Here, we first predefine all business subdomains as a map of properties and add new nodes for them. Additionally, we connect all the types that belong to a subdomain via the naming convention.

In the database, we have now the information about the subdomain for each type in our software. The blue colored nodes are the Type nodes of the software system that are connected by a BELONGS_TO relationship to the grey node in the middle which is one of the Subdomain nodes.

We can refine this model by adding information as we like and as long as there is some structural information existing for the data sources. For example, if we use the code analysis tools like FindBugs, it's possible to add existing coding violations into the graph and connect them to the types – and thus the subdomains. If we are using a bug tracking system like Bugzilla, we can list known bugs for specific subdomains. This enables us to look at internal code quality from a business' perspective! The problem space is reduced and can be communicated in a language that can be understood by business people as well.

This is the entry point into "software triage" which can help to focus on effective refactoring or reengineering tasks!

Summary

In this blog post, you saw how you can create higher-level abstractions of your source code. With this approach, you can create schemas of known things by marking them either by additional node labels or by creating new conceptual nodes. Both approaches are fine to create more sophisticated hierarchies leading to chunks of information that can be processed by people who are unfamiliar with all the details of a software system. This enables discussions on a new level!
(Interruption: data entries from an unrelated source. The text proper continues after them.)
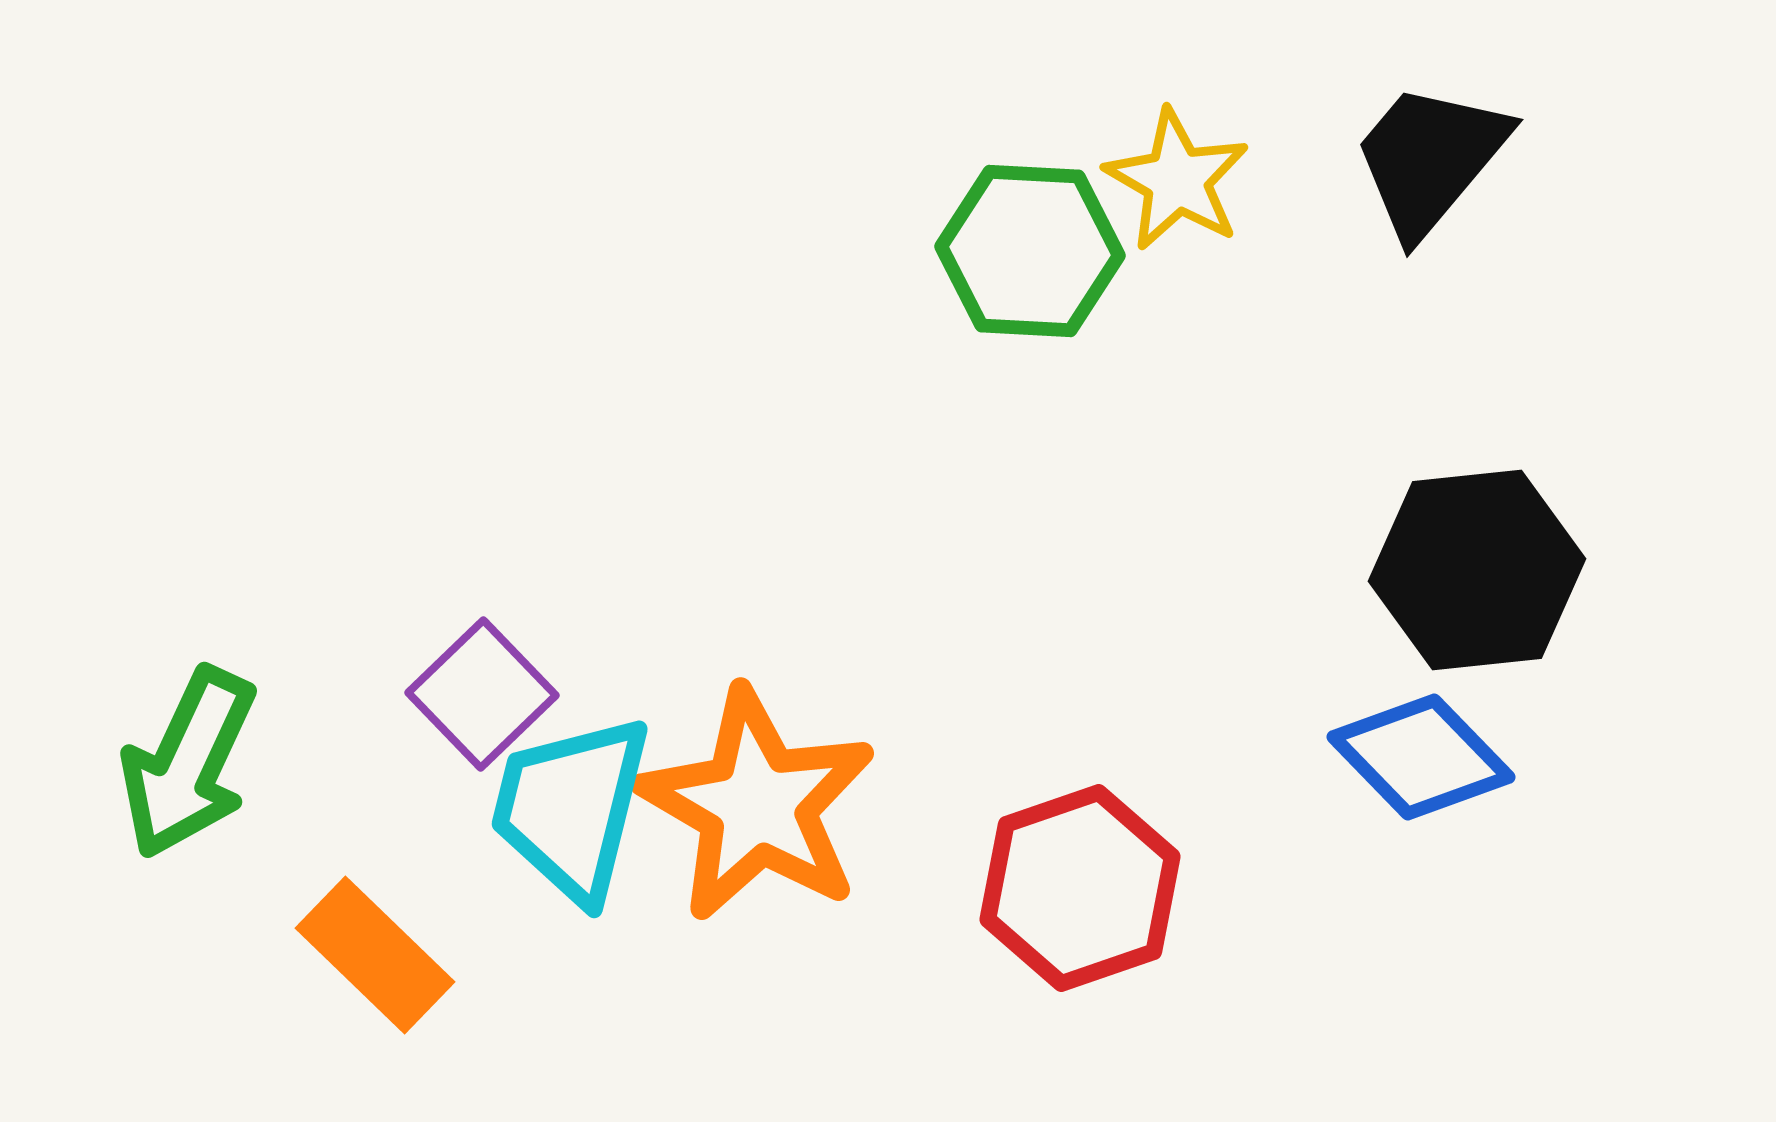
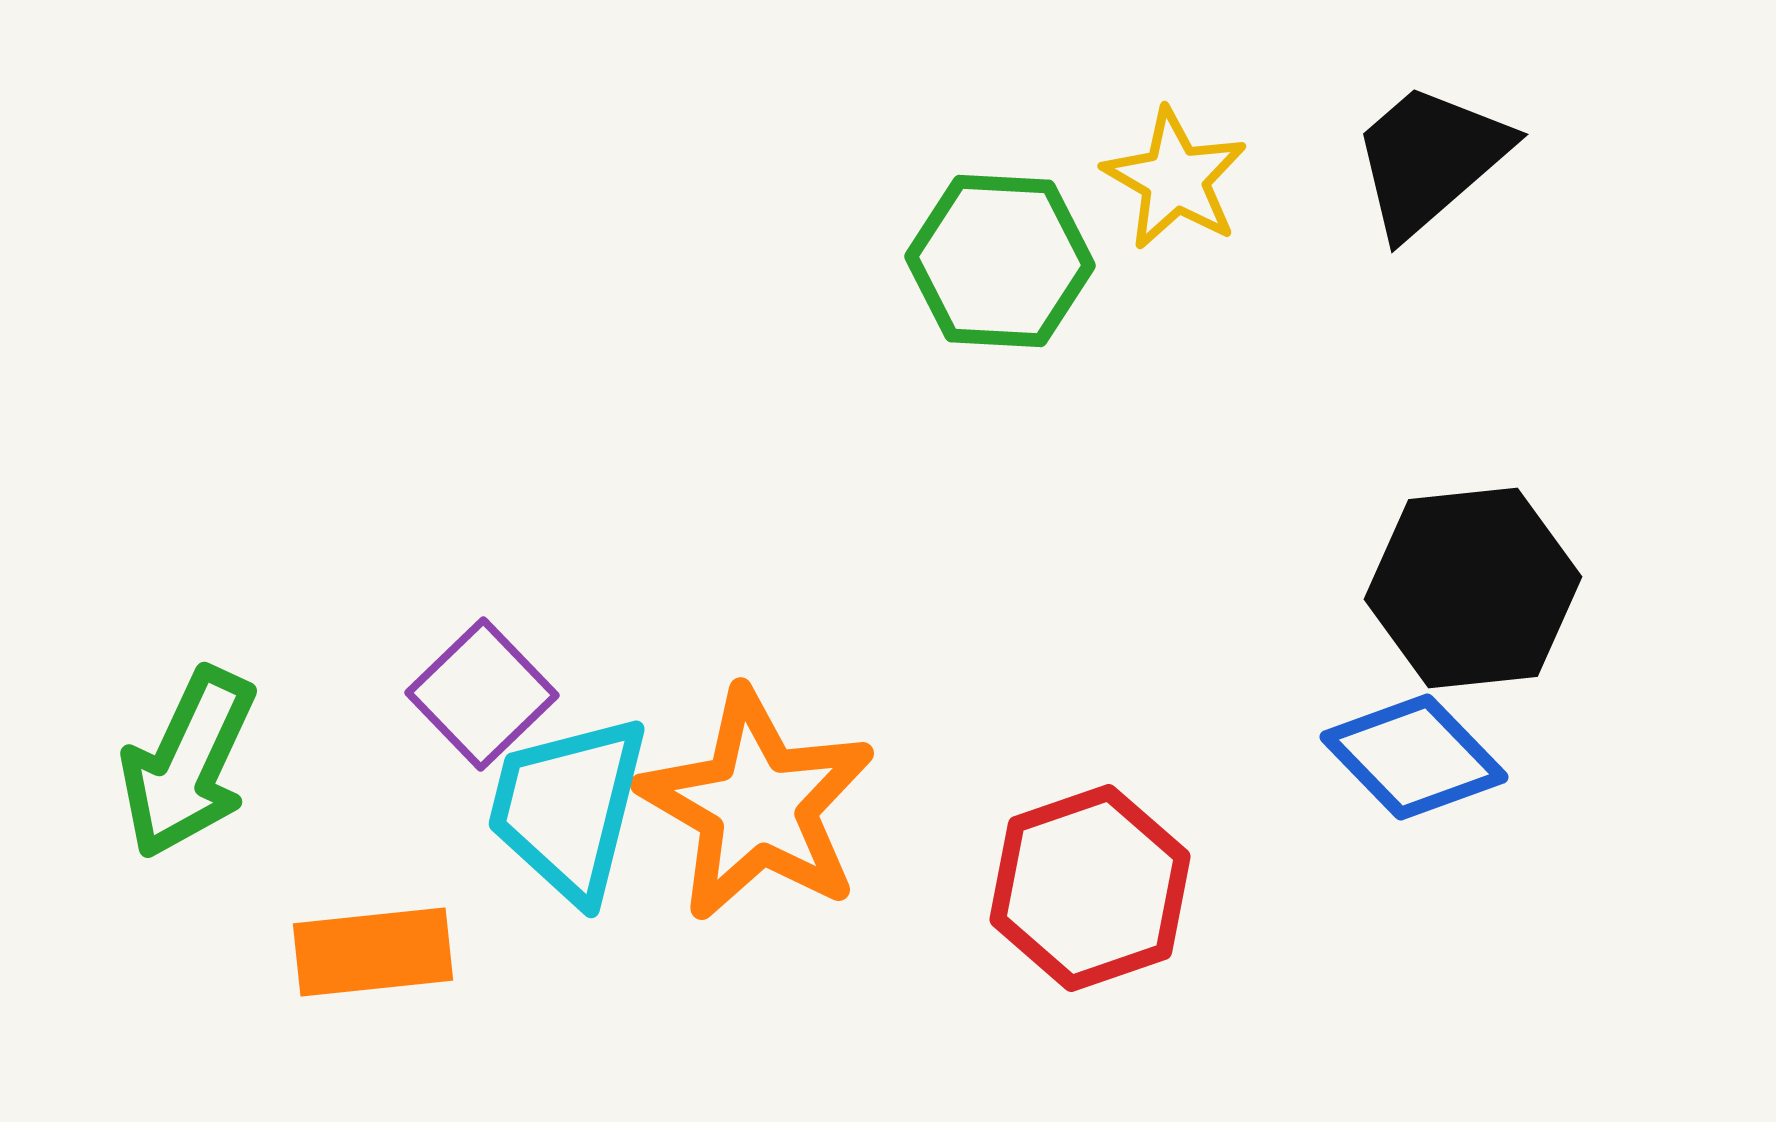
black trapezoid: rotated 9 degrees clockwise
yellow star: moved 2 px left, 1 px up
green hexagon: moved 30 px left, 10 px down
black hexagon: moved 4 px left, 18 px down
blue diamond: moved 7 px left
cyan trapezoid: moved 3 px left
red hexagon: moved 10 px right
orange rectangle: moved 2 px left, 3 px up; rotated 50 degrees counterclockwise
By focusing on hierarchies that mean something to business people, a software architect can now discuss issues in the software system in terms of the business.

With the graph-based approach in Neo4j, you can easily add additional information about open bug tickets, static code analysis results, latest code changes – everything! Discussions about code quality don't start with general statements like

"Ohhh, we are doomed, because we have so much technical debt!"

or on a very detailed perspective like

"AbstractNotificationProxyServiceManager has a cyclomatic complexity of 144!"

but on the right level:

"If you plan to change the notification feature in the next sprint, be sure to add additional time for cleaning up the code base for this component."

where you can go deeper if needed e. g. with

"There are 4 open bugs and the code is more complex than it has to be. Ohh, and the main developer leaves the company in three weeks, so it should be a high priority user story in your backlog as well!"

I hope you can imagine the potential of higher-level abstractions of your source code. It's a very context-dependent approach that requires some customization because every business domain and thus software system is different. But that's exactly the reason why it is so powerful: It works in your context and it's tailored to your specific needs!

What do you think about it? Are there any barriers that are still in the way? What are your ideas to bring developers and business people together to talk about internal software quality on the same level?